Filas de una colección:

● ● ●

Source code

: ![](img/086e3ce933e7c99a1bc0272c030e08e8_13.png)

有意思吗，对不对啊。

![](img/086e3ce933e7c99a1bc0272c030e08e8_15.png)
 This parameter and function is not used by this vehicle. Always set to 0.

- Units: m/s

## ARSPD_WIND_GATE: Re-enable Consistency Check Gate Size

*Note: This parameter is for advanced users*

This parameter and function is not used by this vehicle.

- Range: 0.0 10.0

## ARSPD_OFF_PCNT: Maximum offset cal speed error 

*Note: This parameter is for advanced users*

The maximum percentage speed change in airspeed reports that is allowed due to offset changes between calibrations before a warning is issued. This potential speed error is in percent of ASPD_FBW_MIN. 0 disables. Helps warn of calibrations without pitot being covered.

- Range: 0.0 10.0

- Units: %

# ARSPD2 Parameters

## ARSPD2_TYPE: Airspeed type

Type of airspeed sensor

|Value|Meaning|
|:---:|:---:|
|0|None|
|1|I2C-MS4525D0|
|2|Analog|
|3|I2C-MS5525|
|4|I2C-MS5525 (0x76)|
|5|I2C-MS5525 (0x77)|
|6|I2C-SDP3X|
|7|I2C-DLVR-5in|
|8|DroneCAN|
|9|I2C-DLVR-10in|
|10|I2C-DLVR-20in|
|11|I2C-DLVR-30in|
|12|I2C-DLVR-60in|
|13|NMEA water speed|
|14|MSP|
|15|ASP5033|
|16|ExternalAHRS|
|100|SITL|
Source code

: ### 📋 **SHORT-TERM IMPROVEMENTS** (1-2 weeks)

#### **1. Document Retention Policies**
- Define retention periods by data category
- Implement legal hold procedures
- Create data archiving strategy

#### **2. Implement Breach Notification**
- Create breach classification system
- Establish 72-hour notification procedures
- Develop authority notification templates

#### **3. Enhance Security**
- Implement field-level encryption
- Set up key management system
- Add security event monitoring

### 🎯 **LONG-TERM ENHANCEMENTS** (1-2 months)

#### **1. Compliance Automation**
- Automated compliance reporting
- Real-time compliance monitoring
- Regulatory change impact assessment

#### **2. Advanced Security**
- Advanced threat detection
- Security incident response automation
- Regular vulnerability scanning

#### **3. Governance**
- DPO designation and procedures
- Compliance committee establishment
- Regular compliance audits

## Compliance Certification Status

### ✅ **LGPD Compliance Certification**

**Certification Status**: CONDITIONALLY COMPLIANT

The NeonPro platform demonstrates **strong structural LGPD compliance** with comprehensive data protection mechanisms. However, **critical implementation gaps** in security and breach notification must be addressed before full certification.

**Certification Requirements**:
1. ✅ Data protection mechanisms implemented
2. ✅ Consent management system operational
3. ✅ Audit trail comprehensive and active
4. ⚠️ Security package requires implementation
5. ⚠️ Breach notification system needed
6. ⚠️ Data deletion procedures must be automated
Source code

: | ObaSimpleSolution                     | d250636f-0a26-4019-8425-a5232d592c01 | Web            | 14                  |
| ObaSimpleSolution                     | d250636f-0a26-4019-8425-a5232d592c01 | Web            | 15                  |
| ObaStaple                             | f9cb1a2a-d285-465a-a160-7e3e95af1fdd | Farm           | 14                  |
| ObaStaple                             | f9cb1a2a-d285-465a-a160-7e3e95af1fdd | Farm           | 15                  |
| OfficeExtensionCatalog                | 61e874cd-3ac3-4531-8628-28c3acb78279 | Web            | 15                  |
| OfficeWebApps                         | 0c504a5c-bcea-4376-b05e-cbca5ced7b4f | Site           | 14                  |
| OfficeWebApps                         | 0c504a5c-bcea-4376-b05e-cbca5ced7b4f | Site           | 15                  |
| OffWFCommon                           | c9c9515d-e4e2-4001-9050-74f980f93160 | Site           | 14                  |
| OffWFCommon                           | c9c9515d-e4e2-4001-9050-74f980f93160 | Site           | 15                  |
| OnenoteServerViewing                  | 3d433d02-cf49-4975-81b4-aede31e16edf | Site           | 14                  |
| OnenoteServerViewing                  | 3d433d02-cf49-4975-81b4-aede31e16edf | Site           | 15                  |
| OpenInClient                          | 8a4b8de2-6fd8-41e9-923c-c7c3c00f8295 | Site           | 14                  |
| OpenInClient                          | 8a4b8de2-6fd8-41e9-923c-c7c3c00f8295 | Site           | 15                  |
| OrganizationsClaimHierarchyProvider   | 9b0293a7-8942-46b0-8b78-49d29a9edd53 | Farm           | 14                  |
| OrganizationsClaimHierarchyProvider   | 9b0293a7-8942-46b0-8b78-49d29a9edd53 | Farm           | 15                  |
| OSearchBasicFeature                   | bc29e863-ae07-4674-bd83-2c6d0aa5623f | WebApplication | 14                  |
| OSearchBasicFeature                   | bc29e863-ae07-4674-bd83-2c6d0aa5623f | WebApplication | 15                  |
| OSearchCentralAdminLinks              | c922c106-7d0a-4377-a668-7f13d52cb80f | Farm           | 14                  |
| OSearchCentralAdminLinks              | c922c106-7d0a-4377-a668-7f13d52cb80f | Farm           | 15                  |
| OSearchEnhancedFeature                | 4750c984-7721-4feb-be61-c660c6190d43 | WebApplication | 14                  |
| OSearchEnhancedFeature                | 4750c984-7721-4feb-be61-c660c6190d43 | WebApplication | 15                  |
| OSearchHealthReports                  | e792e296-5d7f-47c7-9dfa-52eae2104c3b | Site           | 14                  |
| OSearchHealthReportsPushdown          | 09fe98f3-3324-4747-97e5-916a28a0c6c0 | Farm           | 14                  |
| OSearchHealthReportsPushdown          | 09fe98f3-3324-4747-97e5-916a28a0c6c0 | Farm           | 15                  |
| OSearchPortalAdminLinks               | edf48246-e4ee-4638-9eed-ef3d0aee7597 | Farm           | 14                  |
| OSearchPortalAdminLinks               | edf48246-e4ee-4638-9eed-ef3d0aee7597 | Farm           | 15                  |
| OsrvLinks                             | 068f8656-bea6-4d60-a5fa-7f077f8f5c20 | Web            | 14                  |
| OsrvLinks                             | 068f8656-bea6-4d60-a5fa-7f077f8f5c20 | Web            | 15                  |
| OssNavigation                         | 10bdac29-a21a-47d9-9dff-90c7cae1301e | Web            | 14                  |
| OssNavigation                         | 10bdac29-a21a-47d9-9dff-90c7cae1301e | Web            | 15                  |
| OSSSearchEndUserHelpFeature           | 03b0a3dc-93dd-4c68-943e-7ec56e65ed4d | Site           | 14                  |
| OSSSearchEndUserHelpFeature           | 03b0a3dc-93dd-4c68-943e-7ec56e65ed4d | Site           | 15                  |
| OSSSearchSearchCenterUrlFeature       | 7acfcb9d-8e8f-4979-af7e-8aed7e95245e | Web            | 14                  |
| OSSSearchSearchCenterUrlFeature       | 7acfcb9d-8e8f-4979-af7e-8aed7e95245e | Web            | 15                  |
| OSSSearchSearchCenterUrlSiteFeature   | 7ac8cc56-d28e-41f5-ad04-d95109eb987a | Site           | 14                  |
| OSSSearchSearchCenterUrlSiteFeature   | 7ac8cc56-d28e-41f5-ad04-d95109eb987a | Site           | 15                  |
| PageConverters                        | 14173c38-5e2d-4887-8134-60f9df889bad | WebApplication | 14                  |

● ● ●

*Pruébalo*
¿Puedes reescribir las líneas que van desde la que contiene "#### **1. Document Retention Policies**" hasta la que contiene "### ✅ **LGPD Compliance Certification**", ambas incluidas, cambiando "Regular" por "Periodic" y dejando todo lo demás igual?

*Resultado de la tarea*
#### **1. Document Retention Policies**
- Define retention periods by data category
- Implement legal hold procedures
- Create data archiving strategy

#### **2. Implement Breach Notification**
- Create breach classification system
- Establish 72-hour notification procedures
- Develop authority notification templates

#### **3. Enhance Security**
- Implement field-level encryption
- Set up key management system
- Add security event monitoring

### 🎯 **LONG-TERM ENHANCEMENTS** (1-2 months)

#### **1. Compliance Automation**
- Automated compliance reporting
- Real-time compliance monitoring
- Regulatory change impact assessment

#### **2. Advanced Security**
- Advanced threat detection
- Security incident response automation
- Periodic vulnerability scanning

#### **3. Governance**
- DPO designation and procedures
- Compliance committee establishment
- Periodic compliance audits

## Compliance Certification Status

### ✅ **LGPD Compliance Certification**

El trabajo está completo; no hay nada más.